Holdford also emphasized the company’s hope to move forward in an environmentally friendly manner.

"We know that being a trusted and responsible user of our natural resources is the price of admission in today’s metals and mining business,” Holdford said. “We are glad to have reached this settlement with our stakeholders. We look forward to continuing to work with our suppliers, customers and the community to ensure our operations remain responsible and viable."

Cosmo Servidio, mid-Atlantic regional administrator of the Environmental Protection Agency, meanwhile touted the settlement as evidence of the Clean Air Act’s power to reduce harmful air pollutants.

“Because of the act, Americans breathe less pollution and face lower risks of premature death and other serious health effects,” Servidio said in an email.

Acting Assistant Attorney General Jeffrey Wood echoed Servidio’s sentiment. “This settlement will reduce harmful air pollutants, benefiting the health and environment of residents around the Monessen coke plant,” Wood said.
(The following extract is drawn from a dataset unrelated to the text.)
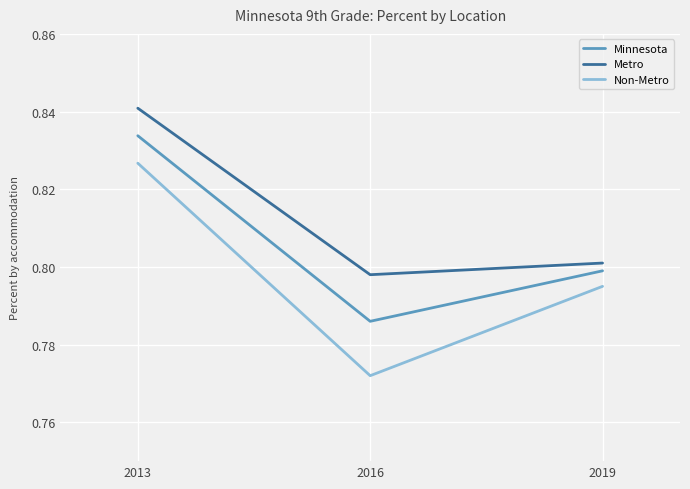

Rank the series by their maximum value, from highest to lowest.

Metro, Minnesota, Non-Metro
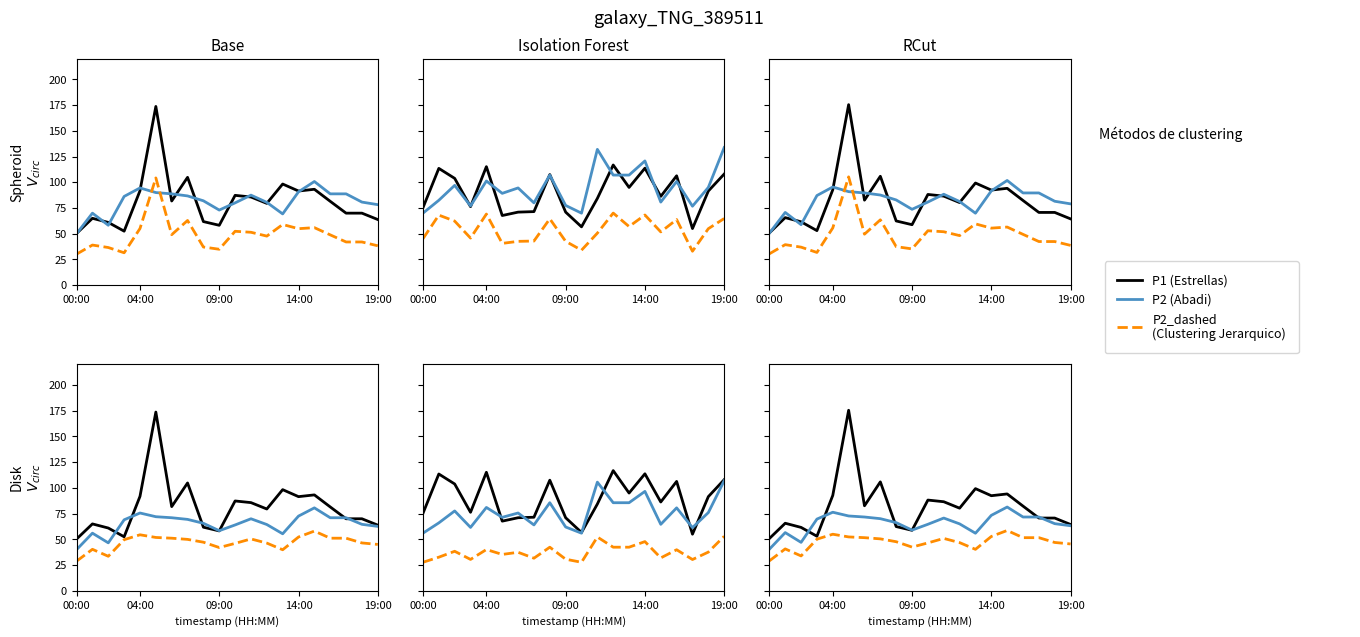

True or false: P1 and P2_dashed intersect in this chart.

False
The settlement describes the harmful particulate matter as including microscopic solids or liquid droplets that can cause serious health issues when inhaled, particularly for children, the elderly and those suffering from respiratory problems.

Holdford said ArcelorMittal worked closely with the U.S. Environmental Protection Agency, the Pennsylvania Department of Environmental Protection, and the citizen group PennEnvironment to achieve a comprehensive settlement. "This collaboration included the company proposing to perform a full-scale trial of innovative technology to control emissions, which is included in the settlement,” she said. “ All 180-plus employees of ArcelorMittal Monessen – from management to the shop floor – are committed to implementing our obligations under the consent decree. "

Wednesday’s proposed consent decree is subject to a 30-day public-comment period and final court approval.